Obat yang dipilih adalah diazepam. Diazepam memiliki jalur rute pemberian yang bervariasi, termasuk jalur rektal. Hal ini menjadi nilai lebih karena akan mempermudah pemberian obat pada pasien yang mengalami kejang atau spasme otot. Diazepam juga digunakan sebagai obat lini pertama untuk mengatasi kejang dan spasme otot karena mekanismenya yang mendepresi semua tingkatan sistem saraf pusat, termasuk bentukan limbic dan reticular, mungkin dengan meningkatkan aktivitas GABA. Sedangkan obat yang lain adalah obat lini kedua, sesuai dengan urutan algoritmanya yaitu fenothiazin, fenobarbital, dan midazolam.
6.    BSO dan Dosis
a.    Metronidazole
Metronidazole diberikan melalui intravena dengan dosis pediatric 10-15mg/kgBB/hari  dengan dosis terbagi setiap 8 jam. Dapat juga diberikan setiap 12 jam. Dosis maksimal sehari adalah 2 gr/hari. Lama pemberian yaitu 14 hari dengan observasi keadaan klinis pasien. Karena Berat badan anak tidak diketahui, maka perlu dihitung dosis anak dengan rumus Young. Dosis maksimal dewasa 4 gr/ hari dengan dosis terbagi setiap 12 jam. Dengan dosis dewasa ini dapat dihitung dosis anak, sebagai berikut. (IPD FKUI)
Dosis anak    = ( usia (th)/usia (th) + 12 ) x dosis maksimal dewasa
        = ( 3 / 3 + 12 ) x 4 gr
Dosis anak    = 0,8 gr atau 800 mg -> dosis maksimal sehari
        = 800 / 2 -> krn dosis terbagi sehari tiap 12 jam (2 kali pemberian)

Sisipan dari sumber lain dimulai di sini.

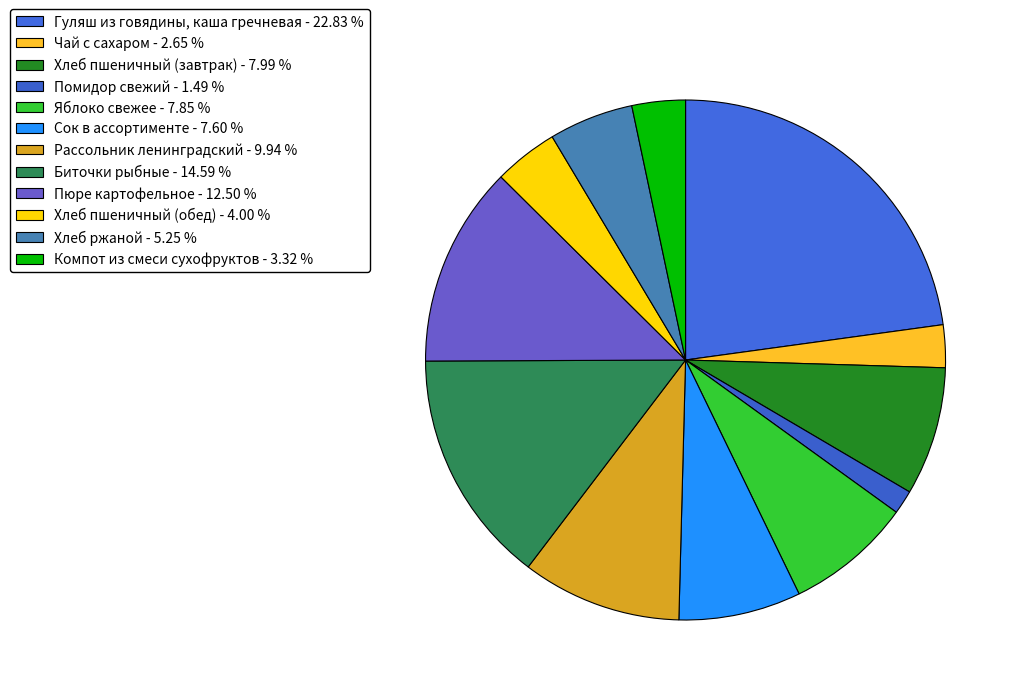

How much of the chart is everything except Пюре картофельное?

87.5%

        = 400 mg -> dosis sekali pemberian
b.    Diazepam
Sediaan yang digunakan adalah injeksi intravena, karena sediaan ini cocok dan mudah diberikan pada pasien yang mengalami kejang atau spasme otot dengan keadaan tidak sadar. Dosis pemberian diazepam intravena pada dewasa adalah 0,5 mg / kg BB / hari. Dengan berat badan normal orang dewasa 60 kg, didapatkan dosis satu hari pada orang dewasa adalah 30 mg. Karena Berat badan anak tidak diketahui, maka perlu dihitung dosis anak dengan rumus. Jadi dosis anak dapat dihitung sebagai berikut.
Dosis anak    = ( usia (th)/usia (th) + 12 ) x dosis maksimal dewasa
        = ( 3 / 3 + 12 ) x 30 mg
        = 6 gr / 60 kg
        = 0,1 mg/kgBB/hari -> dosis anak
Berat badan anak usia 3 tahun sekitar 12 kg. Maka dosis satu kali pemberian pada kasus ini adalah 0,1 x 12 = 1,2 mg injeksi intravena.